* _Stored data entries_
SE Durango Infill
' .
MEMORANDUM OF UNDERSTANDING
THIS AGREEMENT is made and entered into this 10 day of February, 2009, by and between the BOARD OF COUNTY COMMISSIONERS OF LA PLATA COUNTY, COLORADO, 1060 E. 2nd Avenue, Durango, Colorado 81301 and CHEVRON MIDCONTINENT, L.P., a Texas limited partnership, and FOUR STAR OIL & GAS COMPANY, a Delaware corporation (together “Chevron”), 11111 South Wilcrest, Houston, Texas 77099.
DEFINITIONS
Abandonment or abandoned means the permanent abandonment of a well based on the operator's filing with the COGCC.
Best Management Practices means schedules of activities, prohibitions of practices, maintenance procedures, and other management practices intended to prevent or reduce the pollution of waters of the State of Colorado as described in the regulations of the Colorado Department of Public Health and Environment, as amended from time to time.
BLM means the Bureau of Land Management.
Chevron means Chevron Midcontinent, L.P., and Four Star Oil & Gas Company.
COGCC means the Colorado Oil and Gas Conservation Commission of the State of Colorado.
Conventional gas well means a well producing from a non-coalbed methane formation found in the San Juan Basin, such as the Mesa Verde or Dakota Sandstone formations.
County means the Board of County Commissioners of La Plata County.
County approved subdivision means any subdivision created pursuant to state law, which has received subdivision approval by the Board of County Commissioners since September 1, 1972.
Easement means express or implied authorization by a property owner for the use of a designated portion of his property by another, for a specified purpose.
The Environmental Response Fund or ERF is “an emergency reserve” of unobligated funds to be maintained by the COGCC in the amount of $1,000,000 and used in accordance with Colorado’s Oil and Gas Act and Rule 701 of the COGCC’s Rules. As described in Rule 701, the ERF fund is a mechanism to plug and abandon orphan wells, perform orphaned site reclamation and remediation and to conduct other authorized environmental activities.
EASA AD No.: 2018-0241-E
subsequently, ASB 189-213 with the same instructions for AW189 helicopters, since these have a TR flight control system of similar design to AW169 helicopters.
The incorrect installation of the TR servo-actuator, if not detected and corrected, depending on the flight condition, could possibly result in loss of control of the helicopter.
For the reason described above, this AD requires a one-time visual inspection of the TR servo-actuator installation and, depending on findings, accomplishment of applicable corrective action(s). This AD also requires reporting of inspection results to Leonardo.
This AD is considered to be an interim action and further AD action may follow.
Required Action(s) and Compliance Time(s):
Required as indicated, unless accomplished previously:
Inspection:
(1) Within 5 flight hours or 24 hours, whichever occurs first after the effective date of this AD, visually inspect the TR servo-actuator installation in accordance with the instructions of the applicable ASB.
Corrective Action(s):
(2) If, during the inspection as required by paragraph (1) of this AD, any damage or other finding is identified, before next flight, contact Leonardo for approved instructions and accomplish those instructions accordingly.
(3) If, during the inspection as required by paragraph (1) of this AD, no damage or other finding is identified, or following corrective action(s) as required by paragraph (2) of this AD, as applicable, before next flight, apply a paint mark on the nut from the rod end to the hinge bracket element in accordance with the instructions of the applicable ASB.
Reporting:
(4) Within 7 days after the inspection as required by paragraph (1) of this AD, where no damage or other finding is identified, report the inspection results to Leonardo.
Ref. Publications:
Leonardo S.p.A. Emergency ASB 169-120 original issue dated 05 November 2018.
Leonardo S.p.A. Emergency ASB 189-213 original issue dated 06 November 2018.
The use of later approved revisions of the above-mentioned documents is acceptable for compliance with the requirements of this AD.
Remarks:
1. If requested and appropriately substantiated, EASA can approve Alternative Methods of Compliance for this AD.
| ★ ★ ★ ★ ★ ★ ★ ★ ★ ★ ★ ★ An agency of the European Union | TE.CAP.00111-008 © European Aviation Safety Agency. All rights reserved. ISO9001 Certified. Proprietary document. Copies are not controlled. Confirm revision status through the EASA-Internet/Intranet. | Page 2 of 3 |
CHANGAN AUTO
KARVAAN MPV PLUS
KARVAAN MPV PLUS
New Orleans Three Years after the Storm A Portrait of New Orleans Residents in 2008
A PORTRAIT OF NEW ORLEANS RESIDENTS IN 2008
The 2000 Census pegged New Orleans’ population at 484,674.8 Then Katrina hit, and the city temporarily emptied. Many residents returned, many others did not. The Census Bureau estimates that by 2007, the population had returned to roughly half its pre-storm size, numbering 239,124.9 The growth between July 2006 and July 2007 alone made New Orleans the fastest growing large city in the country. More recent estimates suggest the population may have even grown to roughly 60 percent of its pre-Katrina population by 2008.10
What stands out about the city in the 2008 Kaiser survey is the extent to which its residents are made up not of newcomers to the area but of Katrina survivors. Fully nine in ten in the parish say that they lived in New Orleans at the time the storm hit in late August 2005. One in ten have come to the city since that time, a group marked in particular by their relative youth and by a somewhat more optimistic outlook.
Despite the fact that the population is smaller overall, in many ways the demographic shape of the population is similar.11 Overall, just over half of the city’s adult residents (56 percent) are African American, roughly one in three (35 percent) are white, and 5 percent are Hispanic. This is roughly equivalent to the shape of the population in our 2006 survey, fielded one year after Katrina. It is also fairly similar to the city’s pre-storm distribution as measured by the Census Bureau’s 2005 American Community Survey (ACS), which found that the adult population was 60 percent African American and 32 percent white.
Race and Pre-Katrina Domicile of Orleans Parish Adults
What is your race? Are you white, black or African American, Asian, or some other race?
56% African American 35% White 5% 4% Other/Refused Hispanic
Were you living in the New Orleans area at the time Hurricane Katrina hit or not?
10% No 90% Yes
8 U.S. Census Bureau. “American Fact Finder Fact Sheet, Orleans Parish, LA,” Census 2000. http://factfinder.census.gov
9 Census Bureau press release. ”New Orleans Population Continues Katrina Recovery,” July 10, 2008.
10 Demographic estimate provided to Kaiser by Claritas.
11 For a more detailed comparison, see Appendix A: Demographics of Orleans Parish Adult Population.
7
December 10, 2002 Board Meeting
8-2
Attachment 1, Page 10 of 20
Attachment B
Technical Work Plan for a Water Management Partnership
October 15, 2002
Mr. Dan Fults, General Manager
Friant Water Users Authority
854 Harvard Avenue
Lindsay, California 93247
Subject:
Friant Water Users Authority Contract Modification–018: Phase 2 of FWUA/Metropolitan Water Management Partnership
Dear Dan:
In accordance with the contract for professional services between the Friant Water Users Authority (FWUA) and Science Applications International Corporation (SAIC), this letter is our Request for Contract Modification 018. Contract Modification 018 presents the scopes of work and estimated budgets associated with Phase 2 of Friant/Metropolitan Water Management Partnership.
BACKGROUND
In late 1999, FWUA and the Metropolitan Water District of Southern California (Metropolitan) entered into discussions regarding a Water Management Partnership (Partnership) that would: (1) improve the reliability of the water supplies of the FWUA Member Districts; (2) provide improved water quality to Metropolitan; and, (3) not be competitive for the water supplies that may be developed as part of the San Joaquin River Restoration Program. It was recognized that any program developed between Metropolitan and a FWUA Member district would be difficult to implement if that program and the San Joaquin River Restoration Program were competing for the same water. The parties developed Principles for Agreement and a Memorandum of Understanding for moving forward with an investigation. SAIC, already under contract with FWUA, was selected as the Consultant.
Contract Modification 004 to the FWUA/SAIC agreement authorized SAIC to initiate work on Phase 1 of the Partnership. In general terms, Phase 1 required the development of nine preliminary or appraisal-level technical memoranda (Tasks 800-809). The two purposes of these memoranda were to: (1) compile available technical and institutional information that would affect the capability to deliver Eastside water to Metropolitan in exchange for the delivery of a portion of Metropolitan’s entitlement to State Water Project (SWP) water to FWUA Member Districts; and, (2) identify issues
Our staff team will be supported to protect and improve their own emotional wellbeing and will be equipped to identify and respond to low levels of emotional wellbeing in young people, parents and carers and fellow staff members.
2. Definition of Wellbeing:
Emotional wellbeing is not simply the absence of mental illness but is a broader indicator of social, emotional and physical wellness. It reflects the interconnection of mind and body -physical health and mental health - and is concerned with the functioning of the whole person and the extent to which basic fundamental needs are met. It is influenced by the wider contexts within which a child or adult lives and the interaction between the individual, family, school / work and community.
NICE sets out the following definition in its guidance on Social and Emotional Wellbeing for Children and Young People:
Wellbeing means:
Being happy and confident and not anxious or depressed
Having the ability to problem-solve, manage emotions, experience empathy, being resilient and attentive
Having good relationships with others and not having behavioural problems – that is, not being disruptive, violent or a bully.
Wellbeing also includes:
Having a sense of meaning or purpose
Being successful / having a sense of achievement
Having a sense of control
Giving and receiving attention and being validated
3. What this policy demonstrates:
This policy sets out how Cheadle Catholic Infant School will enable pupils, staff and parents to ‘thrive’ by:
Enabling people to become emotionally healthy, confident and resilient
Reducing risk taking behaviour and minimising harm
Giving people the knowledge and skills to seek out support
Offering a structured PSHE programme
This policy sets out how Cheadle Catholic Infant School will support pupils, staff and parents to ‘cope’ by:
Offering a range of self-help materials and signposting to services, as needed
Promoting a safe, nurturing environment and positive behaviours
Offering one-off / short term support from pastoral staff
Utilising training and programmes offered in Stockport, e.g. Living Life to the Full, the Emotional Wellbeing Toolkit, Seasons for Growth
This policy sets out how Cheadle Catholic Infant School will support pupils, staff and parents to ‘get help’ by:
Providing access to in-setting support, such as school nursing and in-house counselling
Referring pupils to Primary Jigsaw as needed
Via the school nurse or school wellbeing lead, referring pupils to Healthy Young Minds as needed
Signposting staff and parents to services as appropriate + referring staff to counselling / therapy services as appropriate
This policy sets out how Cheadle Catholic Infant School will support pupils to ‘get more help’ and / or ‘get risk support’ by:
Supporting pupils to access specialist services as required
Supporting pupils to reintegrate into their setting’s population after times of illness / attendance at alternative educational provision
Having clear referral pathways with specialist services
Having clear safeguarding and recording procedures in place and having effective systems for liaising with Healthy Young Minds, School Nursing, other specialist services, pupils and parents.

* _PROBLEM_
Quote, with nothing altered, all lines from the start of the entries to the line that carries "County means the", inclusive.

* _ANSWER TO THIS EXERCISE_
SE Durango Infill
' .
MEMORANDUM OF UNDERSTANDING
THIS AGREEMENT is made and entered into this 10 day of February, 2009, by and between the BOARD OF COUNTY COMMISSIONERS OF LA PLATA COUNTY, COLORADO, 1060 E. 2nd Avenue, Durango, Colorado 81301 and CHEVRON MIDCONTINENT, L.P., a Texas limited partnership, and FOUR STAR OIL & GAS COMPANY, a Delaware corporation (together “Chevron”), 11111 South Wilcrest, Houston, Texas 77099.
DEFINITIONS
Abandonment or abandoned means the permanent abandonment of a well based on the operator's filing with the COGCC.
Best Management Practices means schedules of activities, prohibitions of practices, maintenance procedures, and other management practices intended to prevent or reduce the pollution of waters of the State of Colorado as described in the regulations of the Colorado Department of Public Health and Environment, as amended from time to time.
BLM means the Bureau of Land Management.
Chevron means Chevron Midcontinent, L.P., and Four Star Oil & Gas Company.
COGCC means the Colorado Oil and Gas Conservation Commission of the State of Colorado.
Conventional gas well means a well producing from a non-coalbed methane formation found in the San Juan Basin, such as the Mesa Verde or Dakota Sandstone formations.
County means the Board of County Commissioners of La Plata County.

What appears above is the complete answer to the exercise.